Data Sprawl is the uncontrolled increase of data that’s produced by organization. It’s a natural course for data to get larger (i.e. newer cameras have better resolution) but some data growth is unnatural and excessive. The good news is that data sprawl is preventable with a little bit of know-how and effort.
Unchecked data sprawl has two negative consequences: cost and security.
Cost of Data Sprawl
While it’s cheap to purchase storage these days (a Terabyte hard drive is around $ 60.00) keep in mind that enterprise grade storage is expensive. High end servers incorporate high velocity, high transfer rate and high reliability drives that often cost 5-10 times that of lower grade drives available at your nearest office supply store. In addition, data has to be backed up which means additional storage especially if there is a requirement for long term retention. The longer the retention period, the greater the cost. In a typical enterprise, it can take 2-3 times more storage to properly back up and retain data to meet retention policies.
Security and Data Sprawl
One of the concerns of data sprawl is security. As people copy and paste data from centralized storage on to local media and cloud storage as a means of portability, that data becomes harder to track and control. When employees leave, their data may not be properly purged from their personal phones, on-line accounts or cloud storage accounts. As the cloud makes it easier for non-technical personnel to implement Shadow IT projects, data is extended beyond the corporate boundaries where it may not be secured or properly retained. Sometimes data exists outside the corporate boundaries and it is unknown to managers, IT personnel or compliance officers.
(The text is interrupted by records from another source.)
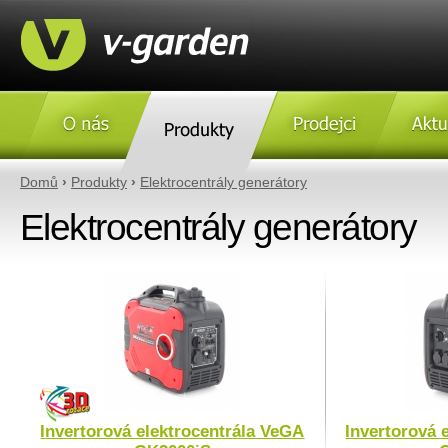
O nás
Produkty
Prodejci
Aktulity
Domů
›
Produkty
›
Elektrocentrály generátory
Elektrocentrály generátory
Invertorová elektrocentrála VeGA
Invertorová 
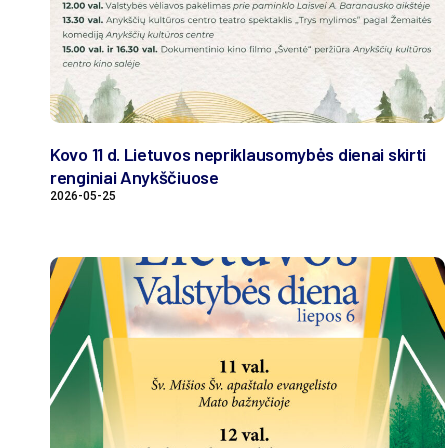
Kovo 11 d. Lietuvos nepriklausomybės dienai skirti
renginiai Anykščiuose
2026-05-25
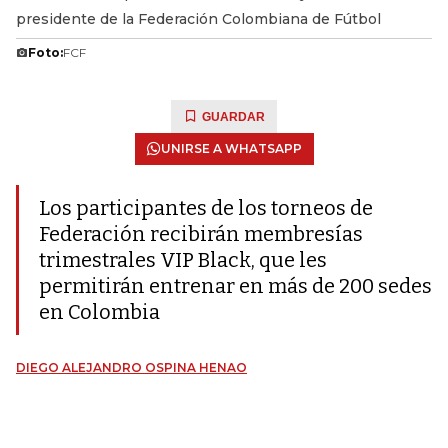
presidente de la Federación Colombiana de Fútbol
Foto:
FCF
GUARDAR
UNIRSE A WHATSAPP
Los participantes de los torneos de
Federación recibirán membresías
trimestrales VIP Black, que les
permitirán entrenar en más de 200 sedes
en Colombia
DIEGO ALEJANDRO OSPINA HENAO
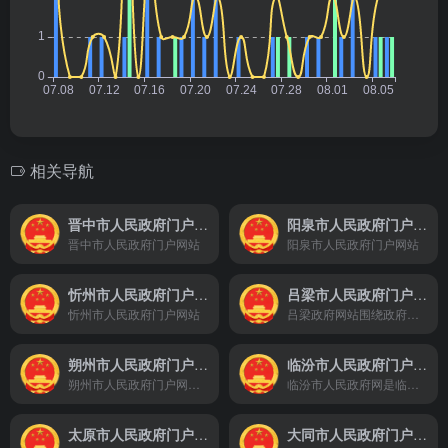
相关导航
晋中市人民政府门户网站
阳泉市人民政府门户网站
晋中市人民政府门户网站
阳泉市人民政府门户网站
忻州市人民政府门户网站
吕梁市人民政府门户网站
忻州市人民政府门户网站
吕梁政府网站围绕政府信息公开、在线办事、政民互动三大政府网站功能定位，对提高政府服务公众的能力和水平，建设吕梁市法制型政府、责任型政府和服务型政府起到积极的推动作用。
朔州市人民政府门户网站
临汾市人民政府门户网站
朔州市人民政府门户网站是朔州市人民政府的官方门户,网站的主要任务是宣传党和政府的方针、政策，展示朔州形象，发布各类政务信息、提供网上服务和实现公众参与。
临汾市人民政府网是临汾市和临汾市各部门，以及全市、县人民政府在互联网上发布政府信息和提供在线服务的综合平台。临汾市人民政府网现开通“信息公开、政务服务、互动交流、公共数据、走进临汾”等栏目，第一时间权威发布临汾市相关重大决策部署和重要政策文件，政府领导同志重要会议、考察、出访活动等政务信息，同时面向社会提供与政府业务相关的服务，建设基于互联网的政府与公众互动交流新渠道
太原市人民政府门户网站
大同市人民政府门户网站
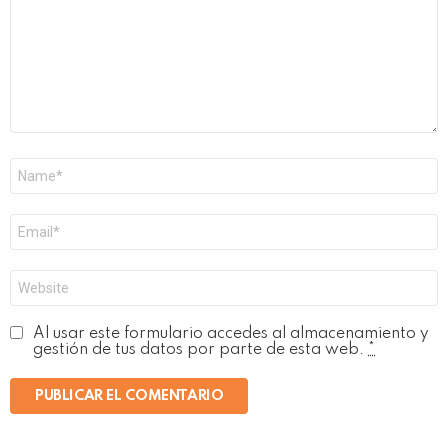
Nombre
*
Correo
electrónico
*
Web
Al usar este formulario accedes al almacenamiento y
gestión de tus datos por parte de esta web.
*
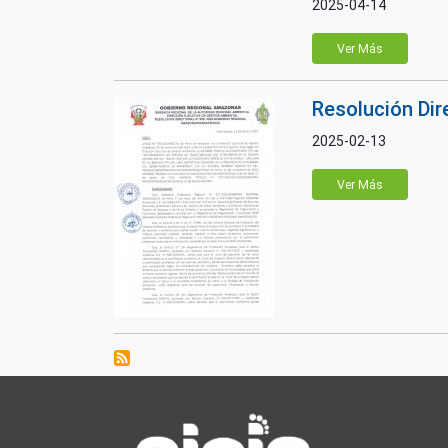
2025-04-14
Ver Más
Resolución Di
2025-02-13
Ver Más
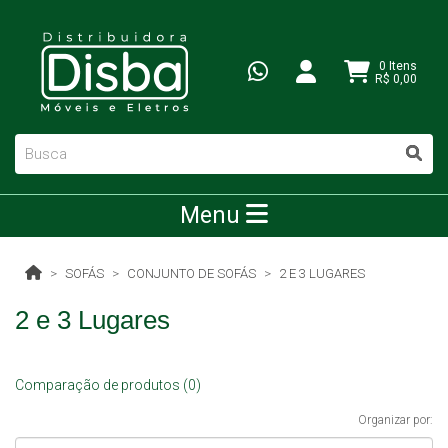
0 Itens
R$ 0,00
Menu
SOFÁS
CONJUNTO DE SOFÁS
2 E 3 LUGARES
2 e 3 Lugares
Comparação de produtos (0)
Organizar por:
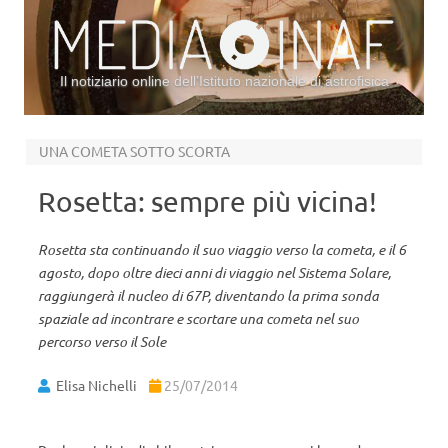
Il notiziario online dell’Istituto nazionale di astrofisica
Vai al contenuto
UNA COMETA SOTTO SCORTA
Rosetta: sempre più vicina!
Rosetta sta continuando il suo viaggio verso la cometa, e il 6
agosto, dopo oltre dieci anni di viaggio nel Sistema Solare,
raggiungerà il nucleo di 67P, diventando la prima sonda
spaziale ad incontrare e scortare una cometa nel suo
percorso verso il Sole
Elisa Nichelli
25/07/2014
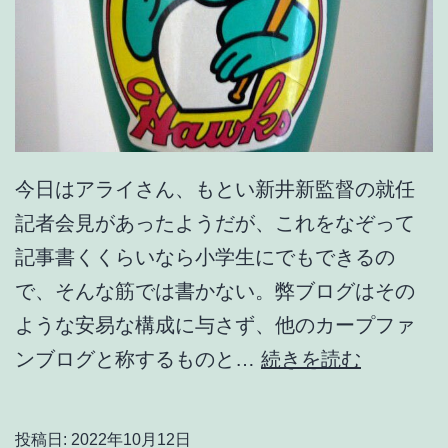
に
朝
夕
冷
え
今日はアライさん、もとい新井新監督の就任
込
記者会見があったようだが、これをなぞって
み
記事書くくらいなら小学生にでもできるの
始
で、そんな筋では書かない。弊ブログはその
め
ような安易な構成に与さず、他のカープファ
た
新
ンブログと称するものと…
続きを読む
秋
井
の
新
日
投稿日:
2022年10月12日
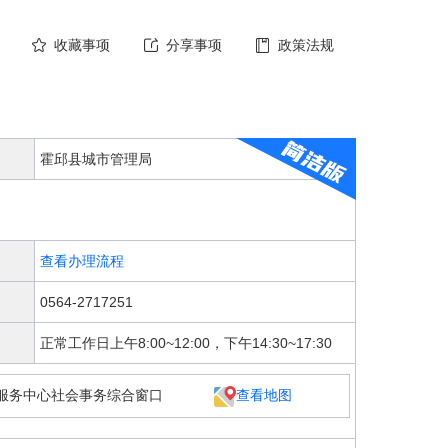
收藏事项
分享事项
政策法规
霍邱县城市管理局
查看办理流程
0564-2717251
正常工作日上午8:00~12:00，下午14:30~17:30
服务中心社会事务综合窗口
查看地图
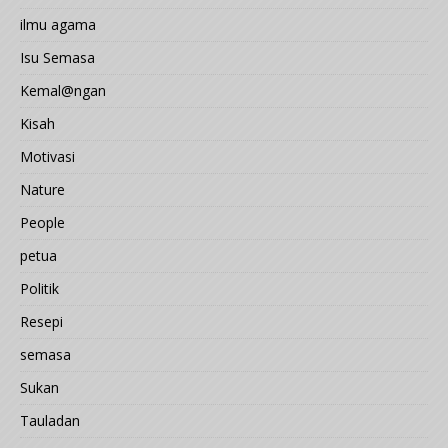
ilmu agama
Isu Semasa
Kemal@ngan
Kisah
Motivasi
Nature
People
petua
Politik
Resepi
semasa
Sukan
Tauladan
Now that we know some of the negative effects of data sprawl, what can we do?
For starters, educate your employees about data sprawl. If they understand that the resources required to store, back up and retain data are costly, they may make a greater effort to reduce data sprawl. Ask them to use common sense over efficiency, for example: I have had people e-mail me high resolution photographs of computer error codes that were less than 5 words long. Instead of a 5Kb file, they sent a 5MB file! This is efficient for them, but inefficient for the organization’s resources.
Give users tools that can help them achieve their goals while helping them avoid data sprawl, and teach them how to use those tools. I met with an organization once over an Exchange server whose database had grown out of proportion. Users were sending large attachments to each other via internal e-mail groups. Group members were editing and re-sending the file back to the same group members. Several file revisions were stored in each of the group user’s mailbox! Amazingly a local network share was available but the group was just following one user’s lead who brought the e-mail file sharing habit over from a previous employer. A little training made a big difference.
Create written policies to prevent Shadow IT. Dictate where data can be stored, how it should be classified and protected, and train your employees on how to prevent data duplication and superfluousness. Give copies of the policies to all your employees and ask them to adhere to those policies. It’s good to trust but always verify, Behavior Analysis and Data Loss Prevention software is a great way to back up policies with physical constraints and to ensure that sensitive data is not being mishandled or stred irresponsibly.
With some effort and oversight, organizations can better manage their data which helps reduce storage costs, the liability of regulatory fines and the stress and embarrassment of data breaches and/or data loss.